> What the exercise asks: Copy every line of the following data that includes the string "Administrative".

[Page-level text extractions]
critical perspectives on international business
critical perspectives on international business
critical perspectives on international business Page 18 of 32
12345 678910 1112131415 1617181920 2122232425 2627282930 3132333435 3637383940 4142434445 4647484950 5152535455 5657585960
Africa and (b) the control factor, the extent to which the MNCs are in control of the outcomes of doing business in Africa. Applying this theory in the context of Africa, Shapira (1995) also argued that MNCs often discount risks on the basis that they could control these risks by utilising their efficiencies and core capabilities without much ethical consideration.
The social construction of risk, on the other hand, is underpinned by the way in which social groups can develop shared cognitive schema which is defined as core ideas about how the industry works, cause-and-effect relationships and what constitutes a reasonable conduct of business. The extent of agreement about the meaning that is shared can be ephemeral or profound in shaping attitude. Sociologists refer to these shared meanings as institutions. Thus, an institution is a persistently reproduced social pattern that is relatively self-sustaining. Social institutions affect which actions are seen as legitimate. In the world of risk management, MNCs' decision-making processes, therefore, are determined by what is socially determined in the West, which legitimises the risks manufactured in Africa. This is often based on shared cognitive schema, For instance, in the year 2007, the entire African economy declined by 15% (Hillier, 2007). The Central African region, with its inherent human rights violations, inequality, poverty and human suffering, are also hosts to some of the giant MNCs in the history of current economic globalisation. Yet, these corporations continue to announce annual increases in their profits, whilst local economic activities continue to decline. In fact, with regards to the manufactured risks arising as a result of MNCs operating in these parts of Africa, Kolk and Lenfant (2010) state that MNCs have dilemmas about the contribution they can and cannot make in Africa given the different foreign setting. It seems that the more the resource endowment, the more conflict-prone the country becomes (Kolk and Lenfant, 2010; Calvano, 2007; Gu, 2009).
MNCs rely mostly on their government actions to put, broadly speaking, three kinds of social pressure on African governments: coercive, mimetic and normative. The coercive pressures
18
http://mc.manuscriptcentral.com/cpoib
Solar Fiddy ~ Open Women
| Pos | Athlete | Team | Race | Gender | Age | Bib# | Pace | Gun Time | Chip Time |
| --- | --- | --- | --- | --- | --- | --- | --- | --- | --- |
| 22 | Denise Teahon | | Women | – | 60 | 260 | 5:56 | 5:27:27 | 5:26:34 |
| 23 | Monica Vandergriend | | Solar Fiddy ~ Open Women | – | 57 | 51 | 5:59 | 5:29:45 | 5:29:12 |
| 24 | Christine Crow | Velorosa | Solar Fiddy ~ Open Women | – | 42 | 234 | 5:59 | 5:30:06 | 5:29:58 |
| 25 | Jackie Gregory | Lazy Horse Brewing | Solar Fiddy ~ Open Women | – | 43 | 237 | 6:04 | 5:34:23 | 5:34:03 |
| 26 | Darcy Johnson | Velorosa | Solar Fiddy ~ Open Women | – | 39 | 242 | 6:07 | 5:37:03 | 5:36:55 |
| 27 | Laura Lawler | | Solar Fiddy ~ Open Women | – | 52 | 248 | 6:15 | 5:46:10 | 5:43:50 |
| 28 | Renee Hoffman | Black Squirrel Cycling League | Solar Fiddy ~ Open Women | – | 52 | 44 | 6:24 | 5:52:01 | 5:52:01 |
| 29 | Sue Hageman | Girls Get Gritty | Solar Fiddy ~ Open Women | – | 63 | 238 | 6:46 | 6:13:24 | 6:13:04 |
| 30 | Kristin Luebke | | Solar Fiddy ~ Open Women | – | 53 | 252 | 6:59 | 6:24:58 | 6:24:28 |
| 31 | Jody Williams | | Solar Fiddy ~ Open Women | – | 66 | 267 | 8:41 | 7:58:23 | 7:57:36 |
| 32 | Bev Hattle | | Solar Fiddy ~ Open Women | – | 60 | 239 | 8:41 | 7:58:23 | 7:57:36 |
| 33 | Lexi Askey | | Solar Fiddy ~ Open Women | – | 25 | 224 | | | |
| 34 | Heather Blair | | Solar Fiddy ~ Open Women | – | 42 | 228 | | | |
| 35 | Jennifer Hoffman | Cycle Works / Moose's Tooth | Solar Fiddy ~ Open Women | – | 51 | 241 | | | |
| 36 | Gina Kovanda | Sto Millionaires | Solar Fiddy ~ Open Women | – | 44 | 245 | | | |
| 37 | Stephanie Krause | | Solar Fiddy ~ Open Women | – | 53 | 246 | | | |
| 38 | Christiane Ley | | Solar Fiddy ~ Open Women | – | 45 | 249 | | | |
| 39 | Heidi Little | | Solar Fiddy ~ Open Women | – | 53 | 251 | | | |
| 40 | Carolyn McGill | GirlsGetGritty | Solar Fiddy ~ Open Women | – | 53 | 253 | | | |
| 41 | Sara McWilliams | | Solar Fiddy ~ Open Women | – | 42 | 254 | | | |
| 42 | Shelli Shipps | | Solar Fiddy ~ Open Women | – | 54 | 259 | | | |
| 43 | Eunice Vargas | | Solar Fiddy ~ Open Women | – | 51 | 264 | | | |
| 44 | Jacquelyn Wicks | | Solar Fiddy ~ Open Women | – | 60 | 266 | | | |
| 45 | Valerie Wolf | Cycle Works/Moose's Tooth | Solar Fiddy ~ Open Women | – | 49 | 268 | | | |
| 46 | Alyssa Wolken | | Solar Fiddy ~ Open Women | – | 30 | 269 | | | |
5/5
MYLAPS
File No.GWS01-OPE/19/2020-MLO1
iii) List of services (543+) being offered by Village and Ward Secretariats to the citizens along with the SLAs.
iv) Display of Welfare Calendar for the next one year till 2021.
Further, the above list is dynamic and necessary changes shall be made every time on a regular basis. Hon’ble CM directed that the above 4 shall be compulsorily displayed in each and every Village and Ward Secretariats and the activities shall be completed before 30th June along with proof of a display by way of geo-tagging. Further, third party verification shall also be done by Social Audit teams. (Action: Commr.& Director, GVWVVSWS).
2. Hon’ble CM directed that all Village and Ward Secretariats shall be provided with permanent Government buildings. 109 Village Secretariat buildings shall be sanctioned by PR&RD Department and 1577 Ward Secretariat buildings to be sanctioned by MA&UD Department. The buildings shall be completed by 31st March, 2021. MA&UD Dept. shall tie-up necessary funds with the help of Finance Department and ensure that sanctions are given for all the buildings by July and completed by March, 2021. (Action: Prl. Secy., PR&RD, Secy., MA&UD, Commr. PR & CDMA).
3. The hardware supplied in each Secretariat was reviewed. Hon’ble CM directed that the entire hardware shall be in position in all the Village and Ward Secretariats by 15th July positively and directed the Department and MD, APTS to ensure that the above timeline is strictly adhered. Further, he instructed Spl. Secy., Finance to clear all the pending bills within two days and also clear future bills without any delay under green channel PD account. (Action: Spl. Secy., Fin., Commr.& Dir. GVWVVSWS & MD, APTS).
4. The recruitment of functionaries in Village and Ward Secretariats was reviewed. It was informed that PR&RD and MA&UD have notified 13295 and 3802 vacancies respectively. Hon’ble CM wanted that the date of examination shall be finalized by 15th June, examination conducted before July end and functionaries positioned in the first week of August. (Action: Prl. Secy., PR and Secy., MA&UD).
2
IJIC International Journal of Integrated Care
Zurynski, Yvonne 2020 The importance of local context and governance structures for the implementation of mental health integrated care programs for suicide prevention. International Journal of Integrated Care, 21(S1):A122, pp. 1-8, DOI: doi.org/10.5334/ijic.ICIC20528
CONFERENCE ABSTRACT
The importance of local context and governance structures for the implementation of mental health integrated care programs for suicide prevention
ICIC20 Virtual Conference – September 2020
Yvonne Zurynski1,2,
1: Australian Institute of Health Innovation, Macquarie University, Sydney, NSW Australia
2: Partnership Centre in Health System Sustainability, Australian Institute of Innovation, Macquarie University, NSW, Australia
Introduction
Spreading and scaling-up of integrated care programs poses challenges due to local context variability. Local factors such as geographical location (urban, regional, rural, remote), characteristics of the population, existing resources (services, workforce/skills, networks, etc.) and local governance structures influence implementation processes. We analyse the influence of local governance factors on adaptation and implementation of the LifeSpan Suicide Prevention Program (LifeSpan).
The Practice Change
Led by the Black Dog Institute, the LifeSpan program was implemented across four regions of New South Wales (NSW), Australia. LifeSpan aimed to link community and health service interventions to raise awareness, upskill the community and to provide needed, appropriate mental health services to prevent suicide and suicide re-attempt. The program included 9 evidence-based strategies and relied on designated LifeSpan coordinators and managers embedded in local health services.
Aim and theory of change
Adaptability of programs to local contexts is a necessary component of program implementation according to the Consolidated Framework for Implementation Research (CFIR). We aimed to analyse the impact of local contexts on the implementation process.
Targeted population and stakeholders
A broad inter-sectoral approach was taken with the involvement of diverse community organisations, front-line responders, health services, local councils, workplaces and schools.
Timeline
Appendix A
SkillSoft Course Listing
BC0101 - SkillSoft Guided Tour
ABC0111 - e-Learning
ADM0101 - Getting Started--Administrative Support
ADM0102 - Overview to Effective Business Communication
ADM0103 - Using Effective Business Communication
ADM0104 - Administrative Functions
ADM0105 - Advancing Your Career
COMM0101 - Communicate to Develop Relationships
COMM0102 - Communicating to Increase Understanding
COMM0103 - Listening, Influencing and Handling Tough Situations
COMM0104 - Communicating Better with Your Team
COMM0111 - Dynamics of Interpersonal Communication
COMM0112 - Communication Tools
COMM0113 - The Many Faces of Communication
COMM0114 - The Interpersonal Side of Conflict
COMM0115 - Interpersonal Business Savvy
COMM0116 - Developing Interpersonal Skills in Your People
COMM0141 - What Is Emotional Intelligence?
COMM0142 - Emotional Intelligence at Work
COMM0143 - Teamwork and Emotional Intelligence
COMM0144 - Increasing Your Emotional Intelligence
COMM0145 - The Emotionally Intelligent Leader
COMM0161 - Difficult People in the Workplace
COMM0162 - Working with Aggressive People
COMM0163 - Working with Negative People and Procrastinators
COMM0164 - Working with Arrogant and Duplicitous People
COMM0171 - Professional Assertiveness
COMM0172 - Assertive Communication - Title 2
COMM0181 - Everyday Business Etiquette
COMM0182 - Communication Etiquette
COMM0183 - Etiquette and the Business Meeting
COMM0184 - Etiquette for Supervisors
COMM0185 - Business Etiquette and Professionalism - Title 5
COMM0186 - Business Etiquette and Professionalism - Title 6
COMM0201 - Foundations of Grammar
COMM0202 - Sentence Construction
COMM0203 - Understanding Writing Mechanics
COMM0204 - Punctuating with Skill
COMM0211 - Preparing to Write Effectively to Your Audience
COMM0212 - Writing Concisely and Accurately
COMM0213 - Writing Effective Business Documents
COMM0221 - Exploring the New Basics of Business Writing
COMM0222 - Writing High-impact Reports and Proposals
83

> Expected output:
ADM0101 - Getting Started--Administrative Support
ADM0104 - Administrative Functions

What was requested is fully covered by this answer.